Heads Up: change route into headship

Today’s publication of the Future Leaders’ report, Heads Up[i], on the problems of recruiting headteachers is very timely. The report just does not describe the scale of the problem but also identifies what factors that are contributing to a lack of applications for headteacher applications. It picks out the pressure of a high stakes accountability regime, the potential unattractiveness of working in some locations, the career risk involved in taking on a struggling school and the potential bias in the selection system again Black, Asian and Minority Ethnic candidates.

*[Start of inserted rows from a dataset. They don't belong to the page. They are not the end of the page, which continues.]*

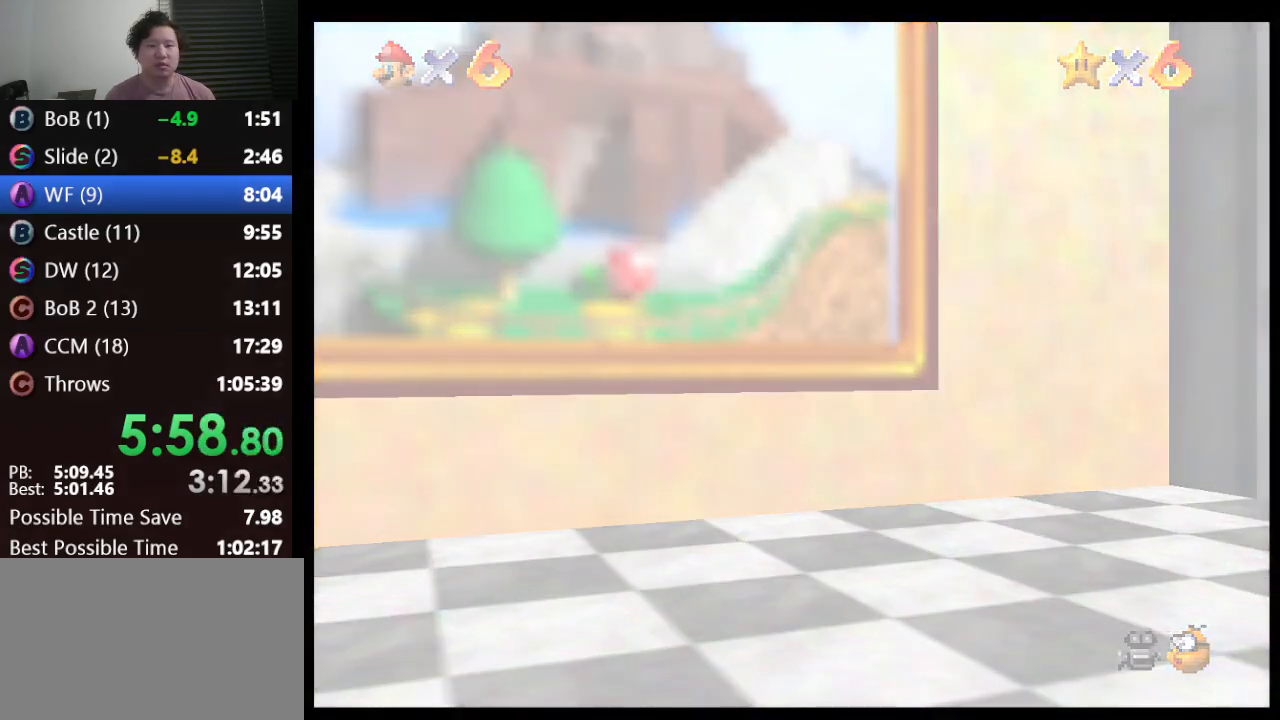
{"buttons": [], "left_stick": "center", "events": []}
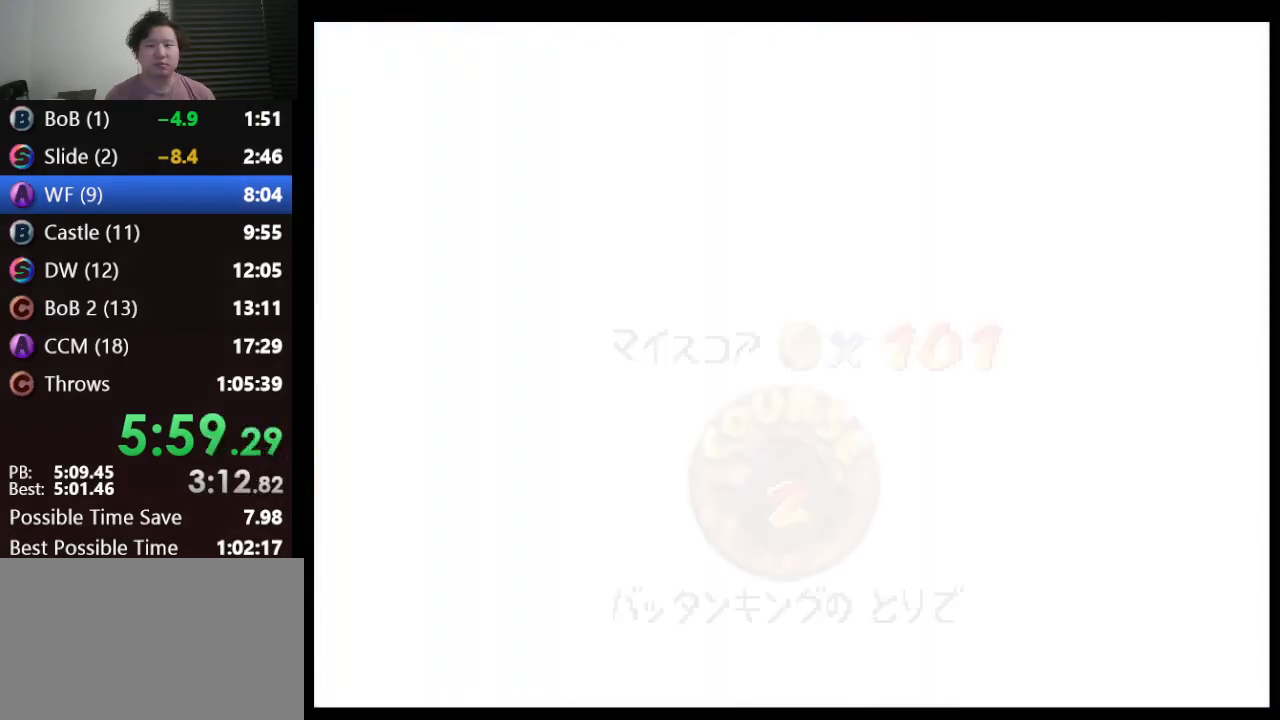
{"buttons": [], "left_stick": "center", "events": [[250, "A", "down"], [333, "A", "up"]]}
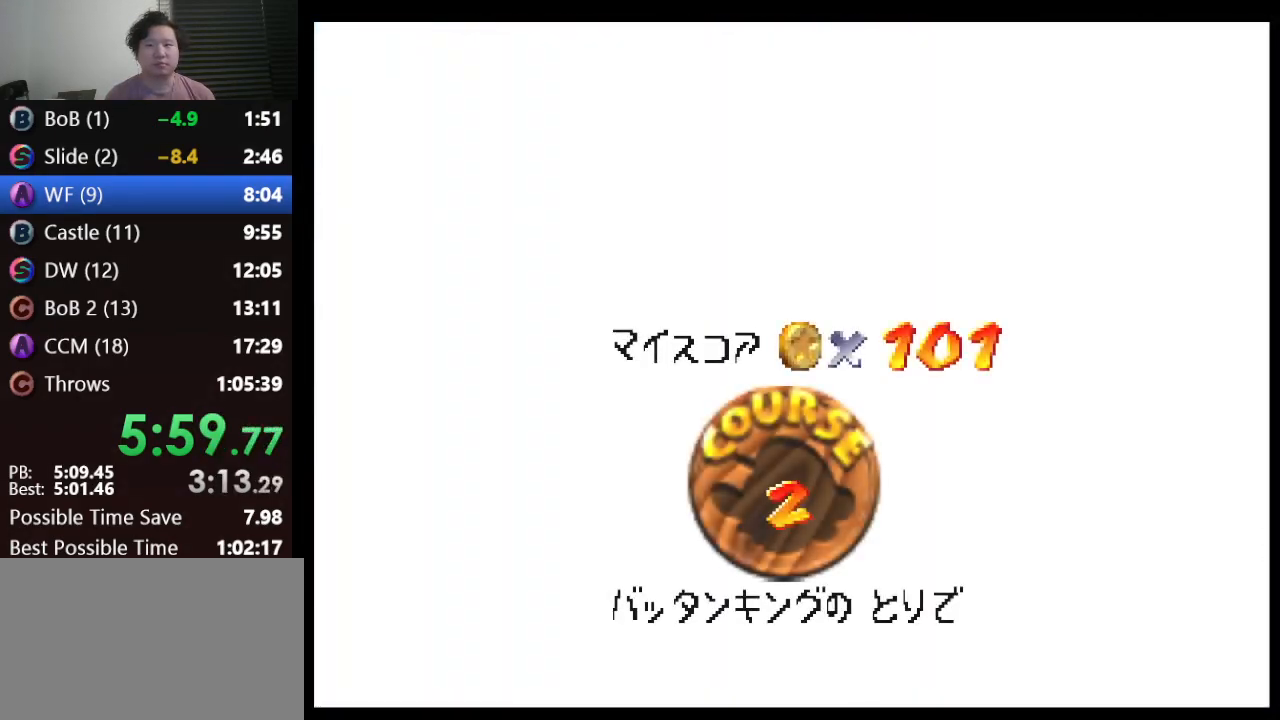
{"buttons": ["A"], "left_stick": "center", "events": [[117, "A", "down"], [217, "A", "up"], [283, "A", "down"], [333, "A", "up"], [433, "A", "down"]]}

To that list I would add two other factors. First the demise of the National College for school leadership. At its peak the College was acting as a beacon and a rallying point for school leaders: it was a demonstrable affirmation of headship. The centre in Nottingham was a vibrant hub of leadership learning and research. More practically the College was co-ordinating work undertaken at a regional level to estimate the future demand and supply for leaders. It also had an integrated set of courses and programmes designed to lead teachers through to headship which were latterly were delivered through licensed consortia. Of course, both the College and NPQH had their limitations but by dismantling much of the leadership development infrastructure the government has weakened rather than strengthened the school leadership pipeline.

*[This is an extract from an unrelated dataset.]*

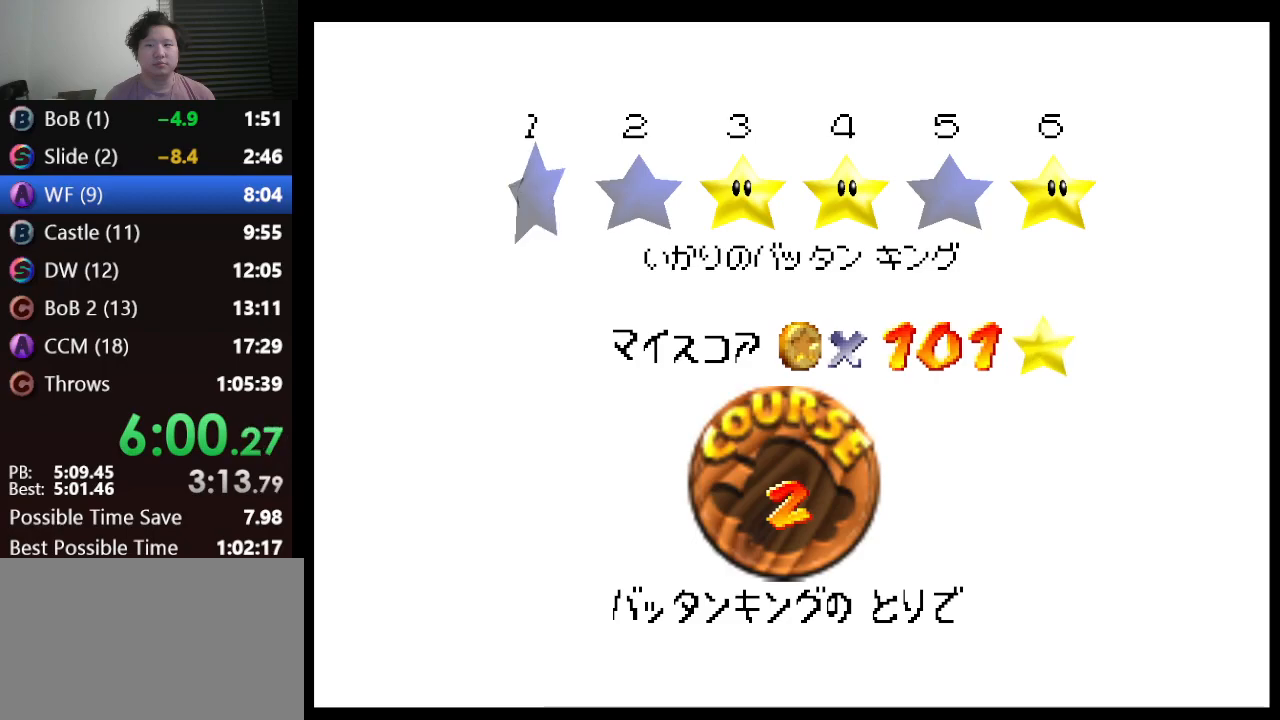
{"buttons": [], "left_stick": "center", "events": [[50, "A", "up"], [100, "A", "down"], [150, "A", "up"], [250, "A", "down"], [317, "A", "up"], [400, "A", "down"], [467, "A", "up"]]}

Second, in my work with school leaders I am often told about the gulf between being a deputy and being a head. There is a step-change in the level of responsibility. It is not uncommon to find deputy heads who are happy to continue in the number two role and see little incentive to take on the hassle, responsibility and stress of being the number one leader.

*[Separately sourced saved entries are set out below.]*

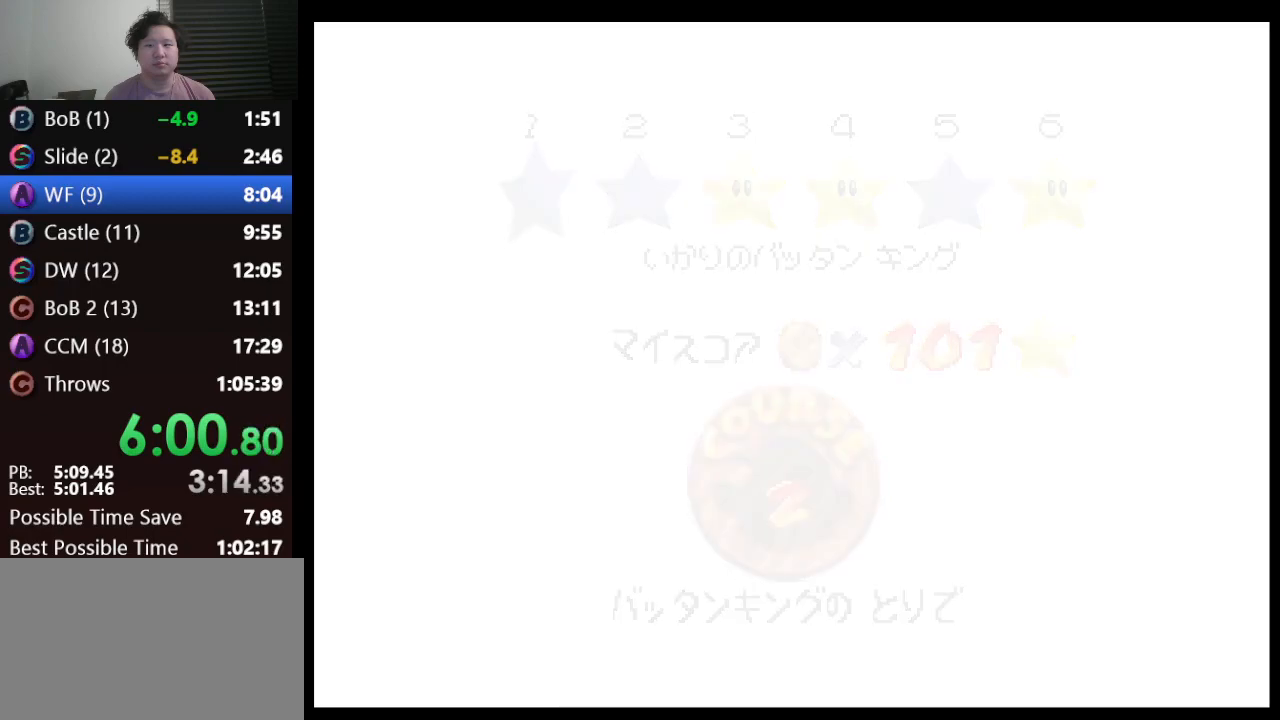
{"buttons": [], "left_stick": "up", "events": [[367, "left_stick", "up"]]}
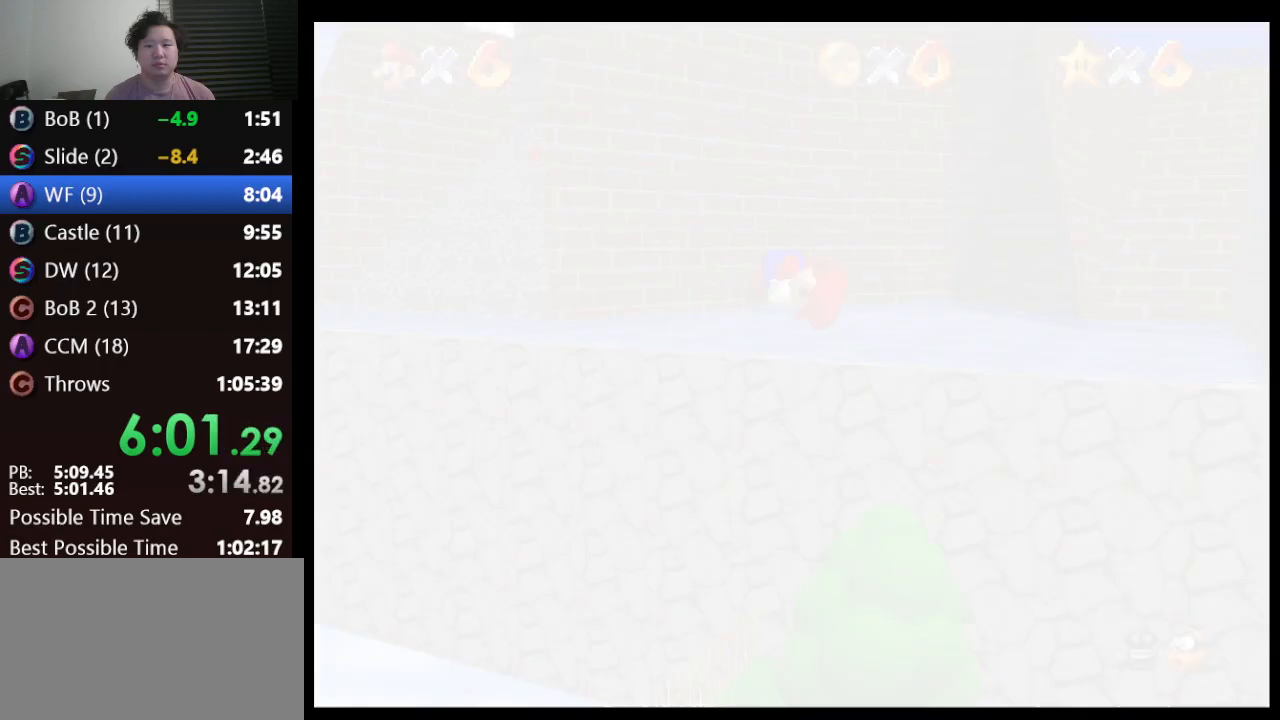
{"buttons": [], "left_stick": "up", "events": []}
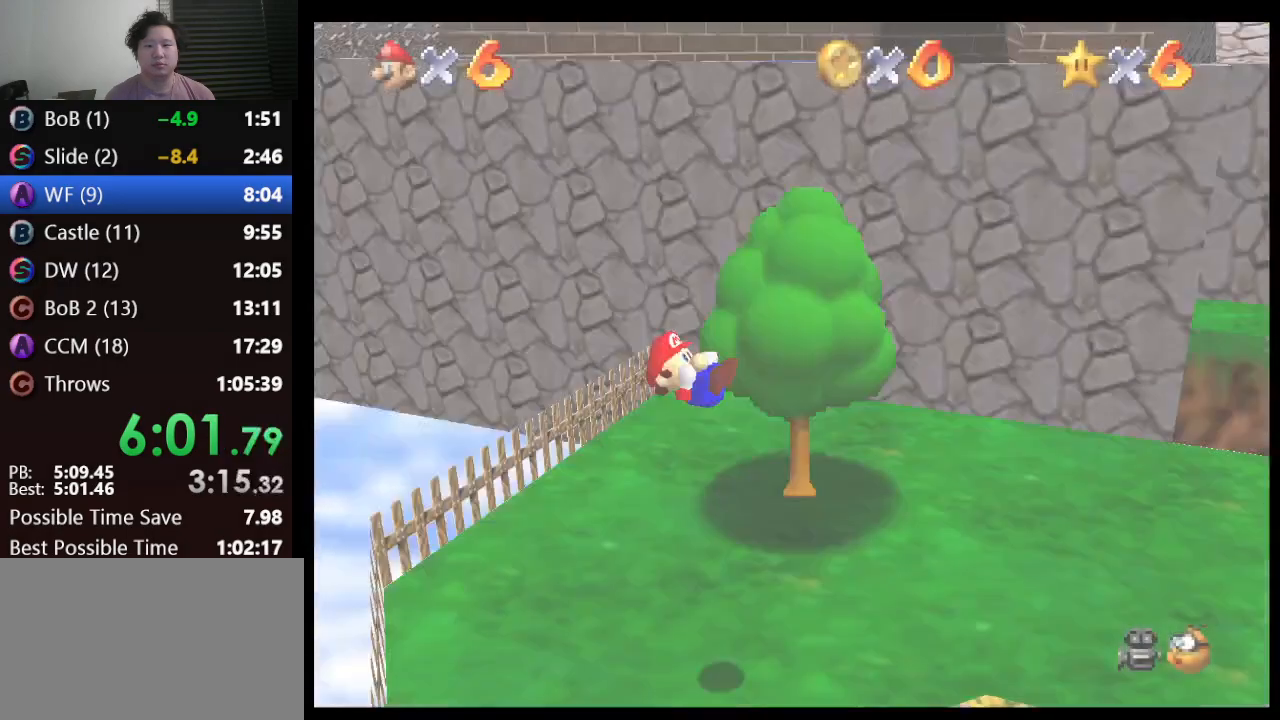
{"buttons": [], "left_stick": "up", "events": []}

So what are we going to do about the situation? The contributions in Heads Up rightly argue for school leaders to give more attention to identifying developing and supporting the development of emerging leaders. But my own view is that the contribution from Jan Renou, the Regional Schools Commissioner for the North, is much nearer the mark in arguing that we need to rethink the school leadership pathway.

“For future school leaders, the emerging career ladder offers exciting opportunities around well-defined roles: head of school, headteacher, executive headteacher and now chief executive officer (CEO)”

The key point she makes is seeing the role of head of school as the route into headship. ‘Head of school’ is about much more than a semantic change of name. As Jan explains:

“Developing a head of school by giving them more space and time than can be found in a deputy post allows them to learn the ropes with a focus on teaching and learning, and provides them with a ‘safety net’, a mentor, and time.”

Developing the concept of the ‘apprentice’ headteacher has to be a key part of the solution to the leadership recruitment challenge. And it would help if the pay and conditions of service framework gave greater acknowledgement to the ‘head of school’ role.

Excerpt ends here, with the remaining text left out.